Across the 10-week study period, SARS-CoV-2 detection prevalence paralleled total active cases across the two hospital campuses. Viral prevalence gradually declined over time, but with spikes in hospitalized cases being clearly reflected in built environment burden (Fig. 3a), as well as an increase at week 10 reflecting the start of hospitalizations in the second wave of the pandemic within the city. Built environment burden also paralleled citywide cases, but with less concordance (Fig. 3b). Campus B tended to have SARS-CoV-2 positivity largely restricted to COVID risk units, but Campus A seemed to have more activity in non-COVID risk units/public spaces. A multi-variable logistic regression model identified that increasing study week was associated significantly with reduced detection of SARS-CoV-2 (p < 0.05), and that COVID Risk units, Campus A, and some specific materials and objects were significantly associated with increased SARS-CoV-2 detection (Table 1 and Table 2).

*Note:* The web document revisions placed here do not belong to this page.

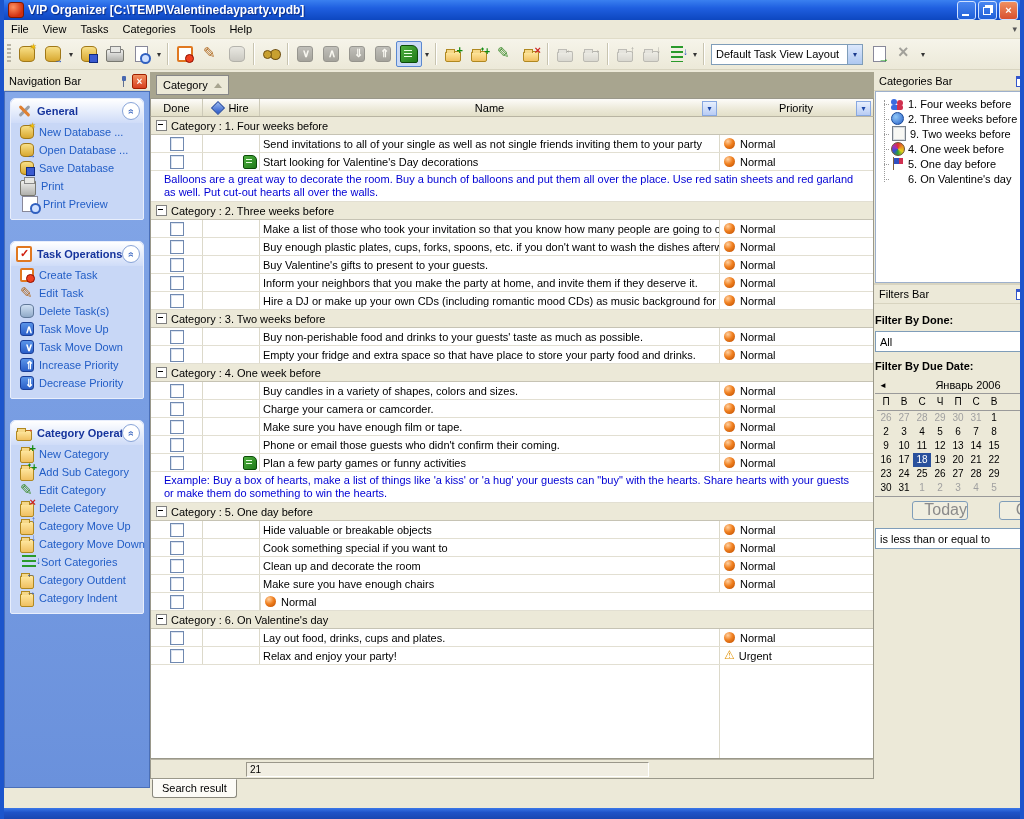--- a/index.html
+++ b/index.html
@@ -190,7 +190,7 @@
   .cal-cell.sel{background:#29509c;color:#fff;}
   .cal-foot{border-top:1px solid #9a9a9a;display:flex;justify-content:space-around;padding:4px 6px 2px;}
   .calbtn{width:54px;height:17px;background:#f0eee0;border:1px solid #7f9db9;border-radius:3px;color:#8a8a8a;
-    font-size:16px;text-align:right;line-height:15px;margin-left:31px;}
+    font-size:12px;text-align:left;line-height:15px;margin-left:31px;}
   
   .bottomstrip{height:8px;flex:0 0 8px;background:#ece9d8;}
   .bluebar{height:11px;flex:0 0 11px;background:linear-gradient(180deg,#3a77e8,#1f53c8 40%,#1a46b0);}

Hospital floors were the most common surface from which SARS-CoV-2 was detected. We looked specifically at prevalence on floors and its relationship with cases within the hospital and citywide (Fig. 4). Restricting analysis to only floors showed they parallel the findings seen with all samples (Fig. 3), with stronger correlation with active hospital cases. Hospital wastewater SARS-CoV-2 viral copies per millilitre (Fig. 5) followed a similar trajectory as built environment sampling, but the decline in wastewater levels appeared to predate the declines in both built environment detection as well as Campus A and citywide case burden.

We also evaluated the strength of association between (i) all built environment swab positivity or (ii) floor swab positivity with hospital case burden (Supplementary Material 1, Table S2). We found that floor swabs best described the hospital case burden, having a measure of association with the greatest significance and a model with the best fit.